読書感想文 あめいろぐホスピタリスト
https://www.amazon.co.jp/あめいろぐホスピタリスト-あめいろぐ・シリーズ-石山-貴章/dp/4621302787
献本御礼
アメリカでホスピタリストとして働いた経験がある日本人医師による著書であり、楽しみにしながら読ませていただきました。
結論から言うと、素晴らしい本です。
日本のこれからの、ホスピタリスト・病院総合診療の指針になると言っても過言ではないと思います。
最初にホスピタリストが必要は理由は、high value careと2025年問題であると強調されていますが、その通りだと思います。
日本には専門医が多すぎ、満遍なく内科を診れる医師つまりホスピタリストの需要が高まると筆者は断言してます。
これもその通りでさらに踏み込んで森川の私見を述べれば、専門医は専門医にしか出来ない手技や技能に集中するほうがおそらく病院経営上効率が良いと考えます。
------
*実施タスク*. 提供テキストの要点を二文でまとめる。

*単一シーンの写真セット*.
------
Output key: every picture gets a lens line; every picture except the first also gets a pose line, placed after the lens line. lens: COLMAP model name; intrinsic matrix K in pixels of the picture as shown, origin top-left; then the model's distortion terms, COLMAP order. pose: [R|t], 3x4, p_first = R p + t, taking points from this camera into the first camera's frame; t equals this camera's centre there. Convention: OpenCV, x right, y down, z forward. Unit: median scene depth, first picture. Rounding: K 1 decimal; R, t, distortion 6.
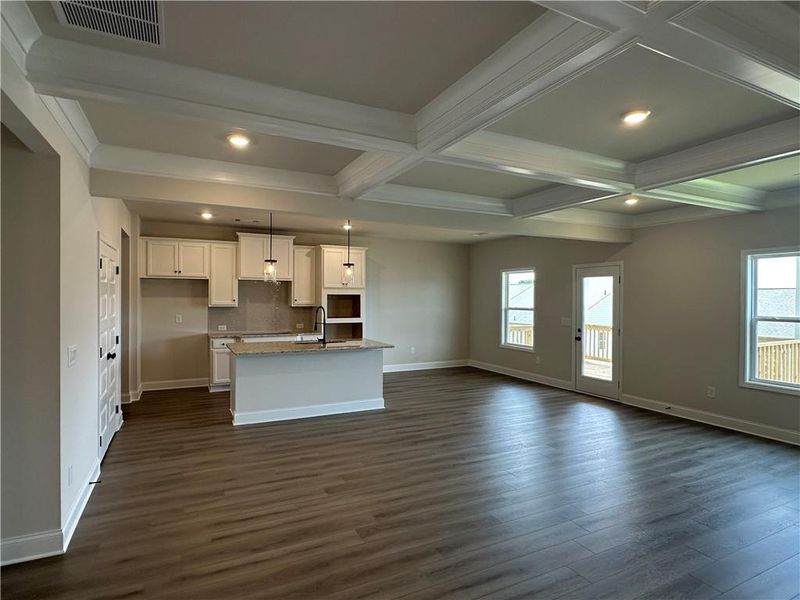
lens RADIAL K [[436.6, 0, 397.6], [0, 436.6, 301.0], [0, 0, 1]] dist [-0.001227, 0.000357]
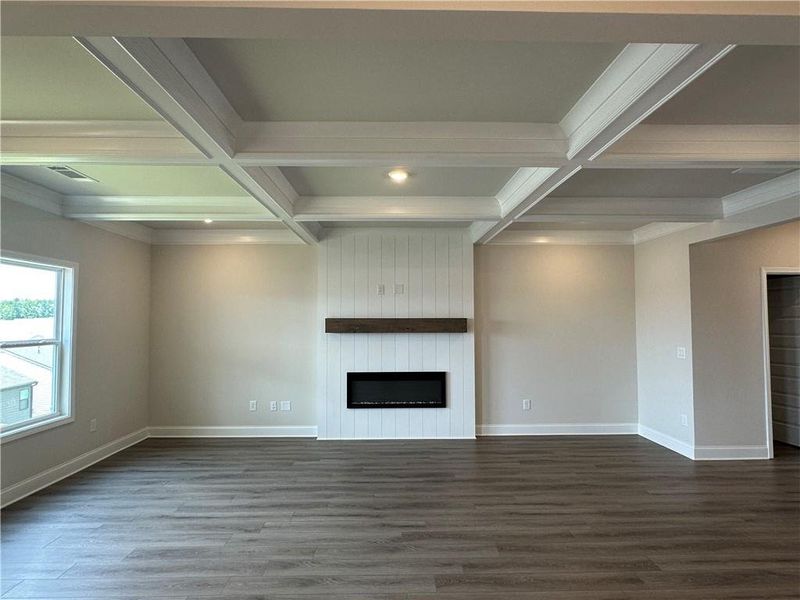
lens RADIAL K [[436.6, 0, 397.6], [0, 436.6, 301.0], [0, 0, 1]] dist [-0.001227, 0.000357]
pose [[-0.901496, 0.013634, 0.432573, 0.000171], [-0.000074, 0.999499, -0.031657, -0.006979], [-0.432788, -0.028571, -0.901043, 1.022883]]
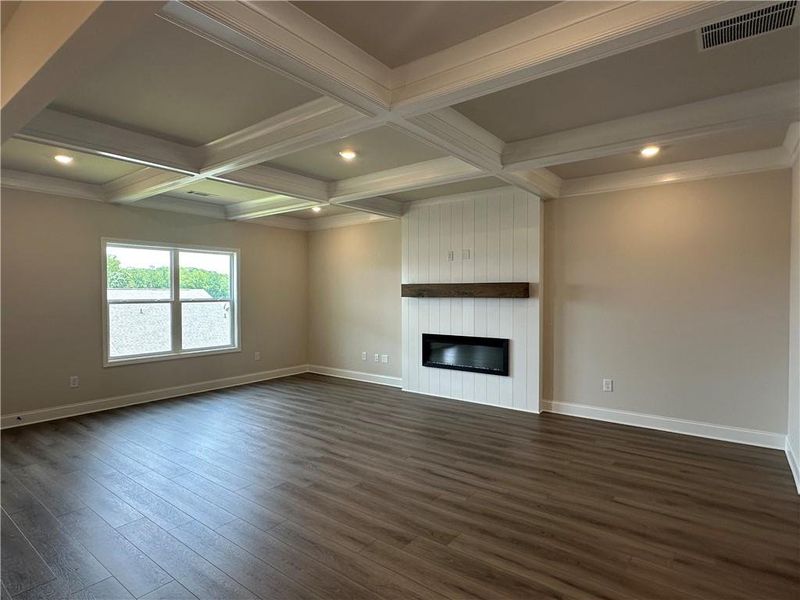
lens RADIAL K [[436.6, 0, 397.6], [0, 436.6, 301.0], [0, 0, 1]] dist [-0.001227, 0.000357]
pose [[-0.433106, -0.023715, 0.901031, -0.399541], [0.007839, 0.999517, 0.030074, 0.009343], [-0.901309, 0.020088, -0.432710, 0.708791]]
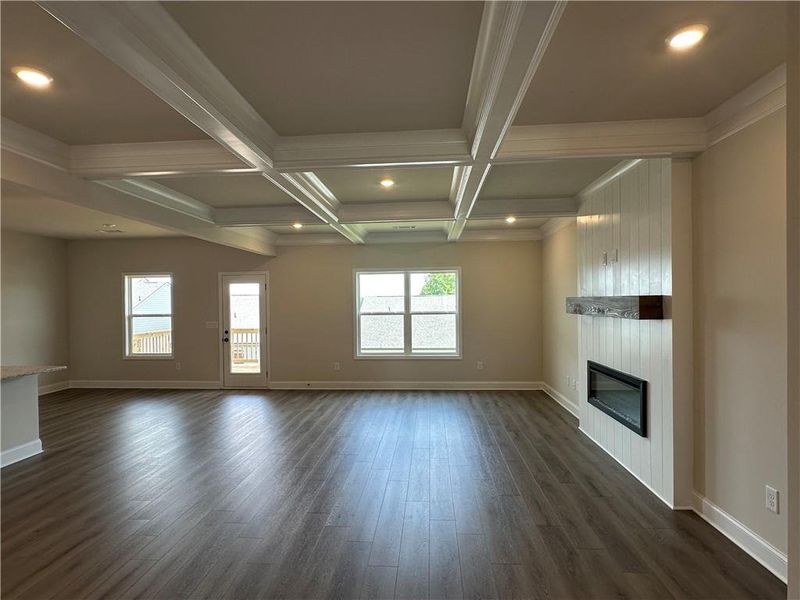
------
*完了タスク*. アメリカでホスピタリストとして働いた日本人医師による『あめいろぐホスピタリスト』は素晴らしい本であり、日本のホスピタリスト・病院総合診療の指針になると評価されている。ホスピタリストが必要な理由としてhigh value careと2025年問題が挙げられ、専門医が多すぎる日本ではホスピタリストの需要が高まるという筆者の主張に、書き手も同意している。